“All by myself,” says artist-sculptor Bryan Tedrick, of Glen Ellen. “That’s how I like to work. Just me and the metal – and the idea.”
Tedrick’s latest “idea” is a big one.
Built out of steel, standing 20-feet tall and 30-feet wide, the massive sculpture resembles a gigantic mechanical boar. Tedrick has whimsically dubbed his creation Lord Snort.
The large metallic beastie – balanced on a giant shaft and designed to rotate 360 degrees – bears an aggressively lordly, solidly masculine demeanor. Whether viewed up-close or in photographs, the 20,000-pound metal monster is agreeably frightening. It’s ready-for-mischief posture makes the thing look as if it’s preparing to leap up into the air, all set to chase down speeding vehicles or snatch low-flying airplanes out of the sky.
If Lord Snort does any of those things, he will have plenty of witnesses. The sculpture is headed off to Nevada this week, where it will be featured among thousands of other displays at the annual Burning Man Festival, running Aug. 28 through Sept. 5. Tedrick and his portentous piggy – which was lifted by crane onto a flatbed truck last week – will be departing for the desert today, Aug. 23. An anticipated crowd of 66,000 artsy thrill-seekers is expected to drop in for the long Labor Day weekend.
“At Burning Man, there’s so much creativity,” Tedrick says, while allowing that it does require a certain expanded sense of adventure to participate. “People get a little wild and crazy – and a lot of them do it naked. It’s a pretty wild place.”
Fortunately, Tedrick believes he’s readied Lord Snort for just about anything.
“I’ve had to learn the hard way,” he says. “Sculptures – even sculptures made of steel – can and will break if enough people climb on them. So now I over engineer everything, to make each one as sturdy as possible.”
Tedrick, a former ship’s rigger and welder, has been participating in the infamous alternative art festival on the Black Rock Desert playa for the last 11 years. His first Burning Man was in 2005, attending on what he now calls “a scouting mission.” Dazzled by the vibrancy and energy of the event, Tedrick was nevertheless unimpressed with most of the artwork.
“Some of it’s great,” he says. “A lot of it isn’t.”
For the following two Burning Man events, Tedrick built moderately ambitious pieces, all on his own dime, and shipped them to the festival, just to get his feet wet. Before the 2008 Burning Man, he applied for a grant with a plan to build an enormous pair of Icarus-like wings, mounted on a large, pivoting ring – which people could stand on or crouch in. Dubbed “Spread Eagle,” the proposed sculpture was immediately awarded a $10,000 grant and became a popular attraction at that year’s event.
“They were offering money for materials,” Tedrick explains. “They were eager to show work more that was kinetic and interactive.” At the time, he notes, with the economy in decline, there was not much work in California for sculptors specializing in monstrously large animals. “Burning Man,” he says, “was a chance to do anything I could imagine. It was a perfect fit.”

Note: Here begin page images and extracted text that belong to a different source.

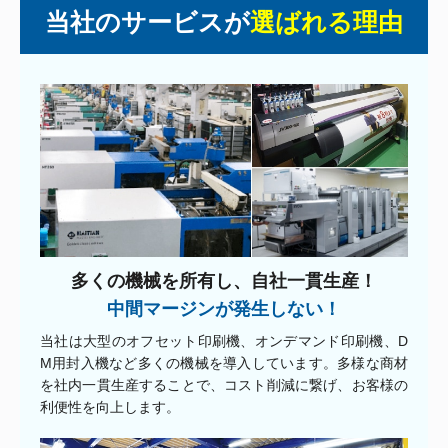
当社のサービスが
選ばれる理由
多くの機械を所有し、自社一貫生産！
中間マージンが発生しない！
当社は大型のオフセット印刷機、オンデマンド印刷機、D
M用封入機など多くの機械を導入しています。多様な商材
を社内一貫生産することで、コスト削減に繋げ、お客様の
利便性を向上します。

Every year since, Tedrick – usually “all on his own” – has dreamed up, engineered, and constructed another elaborate, visually stunning creation for Burning Man. Though grants continue to cover most of his material costs, he frequently sells the Burning Man creations after the festival, hoping to recoup some of his unpaid man-hours. That’s a good thing, when it happens, because the projects have been growing steadily more complex and time-consuming. The enormous butterfly sculpture he built in 2009 took 600 hours to build, and was subsequently purchased by the City of Reno. A massive, mysterious coyote built for the 2013 festival required 800 hours, and is now on display at Wilson Winery in Healdsburg.